Yvaine Gan, global investment and innovation incentives leader at Deloitte Singapore, said: “This study could explore the potential pros and cons of using Qualified Refundable Tax Credits (QRTCs), Research and Development (R&D) tax credits and other fiscal and non-fiscal support to attract investments.”
The firm added that it may be worthwhile to evaluate whether the Development and Expansion Incentive – a key tool Singapore uses as a magnet for foreign investments – would require an overhaul, or whether it could be offered in conjunction with other forms of support, such as grants.
Turning to the other item on its Budget wish list – policies to speed up Singapore’s green transition – Deloitte is proposing that the government extend the application deadline for the Enterprise Financing Scheme-Green, which is accepting applications only until Mar 31, 2024.
Deloitte said that Singapore should consider extending the application deadline to spur innovation and investment in Singapore’s sustainability scene in the long term. Doing this would enable Singapore to capitalise on the global demand for green solutions, said the company.
It is also calling on the government to invest in green skills and continue its support of green businesses to create “good green jobs”. It also recommends further investment in instilling green skills in existing jobs that are not traditionally green in nature.
Further transparency is needed in several sections in the recent Draft Carbon Pricing (Amendment) Bill, Deloitte also said.

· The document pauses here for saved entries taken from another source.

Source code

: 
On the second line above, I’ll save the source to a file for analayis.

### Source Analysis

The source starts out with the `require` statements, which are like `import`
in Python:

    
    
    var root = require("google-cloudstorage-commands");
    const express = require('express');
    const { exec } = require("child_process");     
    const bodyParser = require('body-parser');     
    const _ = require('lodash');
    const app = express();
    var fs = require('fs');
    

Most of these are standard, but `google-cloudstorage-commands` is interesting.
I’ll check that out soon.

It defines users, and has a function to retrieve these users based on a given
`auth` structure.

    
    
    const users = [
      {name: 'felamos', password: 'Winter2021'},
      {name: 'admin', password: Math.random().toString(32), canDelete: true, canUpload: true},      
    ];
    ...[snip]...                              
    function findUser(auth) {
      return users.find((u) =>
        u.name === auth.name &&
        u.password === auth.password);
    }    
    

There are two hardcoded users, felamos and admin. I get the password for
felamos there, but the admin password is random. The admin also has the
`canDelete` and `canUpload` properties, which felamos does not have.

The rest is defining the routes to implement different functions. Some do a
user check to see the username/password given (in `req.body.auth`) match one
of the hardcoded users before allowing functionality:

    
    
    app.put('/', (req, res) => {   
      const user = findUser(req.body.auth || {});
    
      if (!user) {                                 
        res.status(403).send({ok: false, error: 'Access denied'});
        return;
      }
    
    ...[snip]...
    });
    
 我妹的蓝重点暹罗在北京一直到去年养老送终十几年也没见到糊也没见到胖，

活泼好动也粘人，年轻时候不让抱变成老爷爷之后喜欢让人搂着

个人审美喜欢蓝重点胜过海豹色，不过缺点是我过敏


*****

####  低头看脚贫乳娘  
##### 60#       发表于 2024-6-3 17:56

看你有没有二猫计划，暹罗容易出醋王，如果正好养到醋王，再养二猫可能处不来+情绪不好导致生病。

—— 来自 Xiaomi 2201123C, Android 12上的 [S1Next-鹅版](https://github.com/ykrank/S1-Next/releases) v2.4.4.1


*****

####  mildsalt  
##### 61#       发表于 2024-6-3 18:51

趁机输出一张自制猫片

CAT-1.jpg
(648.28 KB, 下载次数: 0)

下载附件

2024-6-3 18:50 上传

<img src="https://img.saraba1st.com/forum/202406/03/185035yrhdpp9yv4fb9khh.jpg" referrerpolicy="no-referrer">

These include details on what makes an “eligible carbon credit”.
It is asking the government to provide clarity on the eligibility criteria of businesses deemed to be of “sufficient economic or strategic importance” that are granted allowance.
On immigration matters, Deloitte is proposing that the government offer a Long-Term Visit Pass (LTVP) for same-sex partners on the basis of a recognised marriage or common-law status in the home countries of these individuals. It added that the “lack of options” for same-sex partners remains a barrier to attracting talent to Singapore.
Meanwhile, it is also asking for a Letter of Consent to be made available again to spouses that are holders of the Dependant’s Pass, as it would enable them to stay and work in Singapore.
Other areas the government should continue to focus on include strengthening the intellectual property ecosystem as well as the finance services sector, to enhance Singapore’s competitiveness in the digital economy, Deloitte said.